New figures have indicated that large numbers of paramedics are quitting their jobs at the NHS ambulance services.
Senior staff said that this has placed the remaining crews under tremendous pressure.
Around 1015 paramedics quit their jobs during 2013/14, compared to 593 during the same period two years earlier.
According to the Department of Health, an additional £28m is to be spent on the ambulance service in England during this year.
The largest increase in paramedics leaving their jobs was seen at the London Ambulance Service where 223 left during 2013/14. This number is four times greater than during 2011/12.
London Ambulance Service attributed this increase to low morale. It states that 75% of paramedics who participated in the survey had given consideration to leaving the service during the past year. One of the main grievances of anonymous paramedics is the increased workload.
A London paramedic for the past 10 years, Alison Blakely, said she loves her job, but during her shift she does not have adequate time to take a break. She said she makes use of hospital toilet facilities as often as she can, and eats and drinks as and when she gets the opportunity. She stated that the control room tries to give them rest breaks, but the high demand does not allow this.
A London paramedic, who chose to remain anonymous, said that there are often as many as 200 emergency calls on hold and the service does not have sufficient staff or vehicles to cope with this. He said when he first started his job, it was unusual for someone to leave the service other than when they retired, however, the last two to three years has seen an unprecedented number opt to leave.
This is not only happening in London though.
According to the chairman of the Association of Ambulance Chief Executives, Anthony Marsh, the increase in the number of 999 calls during this year and the increased number of paramedics leaving the service has resulted in front-line staff facing greater pressures.
He said, traditionally ambulance services receive around 4% more 999 calls per year, as has been the case for the past decade, but this year they have seen a huge increase in the number.
The increase in emergency calls has outpaced the increase in the number of qualified ambulance staff, which has seen an increase of around 1.6% per year in England over the past 10 years.
During 2011/12, 12 of the 13 emergency ambulance trusts in the UK who responded to requests employed 13828 paramedics. This increased to 15004 during 2013/14.
The medical director for London Ambulance Service, Dr Fiona Moore, estimates a national shortage of up to 3000 paramedics. She says that expectations of what the service should be used for has changed.
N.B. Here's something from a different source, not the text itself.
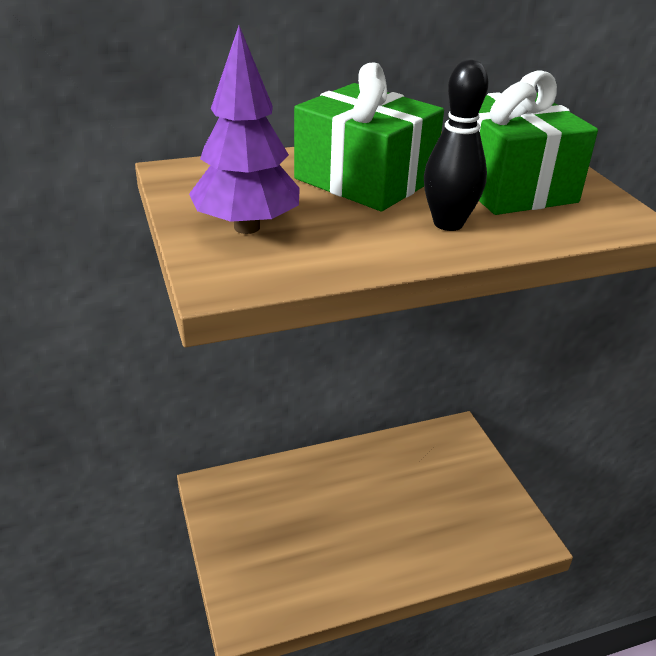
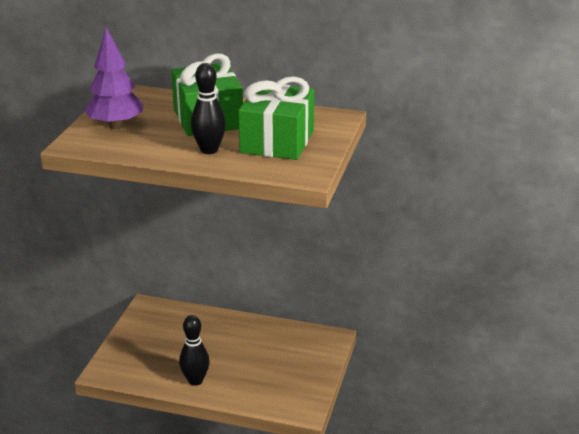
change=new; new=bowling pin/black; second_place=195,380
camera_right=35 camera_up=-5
She said that there has been an increase in calls from the 21 to 30-year-old age group and she believes that the supermarket culture which is prevalent in society, which allows one to purchase a loaf of bread at 04:00 in the morning, promotes wanting access to healthcare whenever it suits someone.
The London trust is taking action to try and reduce the workloads of staff and to improve their service.
It has offered in excess of 180 paramedics jobs on a recruitment expedition to New Zealand and Australia and has increased the number of calls which do not receive an ambulance, but are referred to other services instead.
Nationally, the number of new paramedic recruits during 2013/14 was lower than the year before, with some paramedics raising concerns that the number of new recruits with achievements in degree courses is far too low to meet the demand.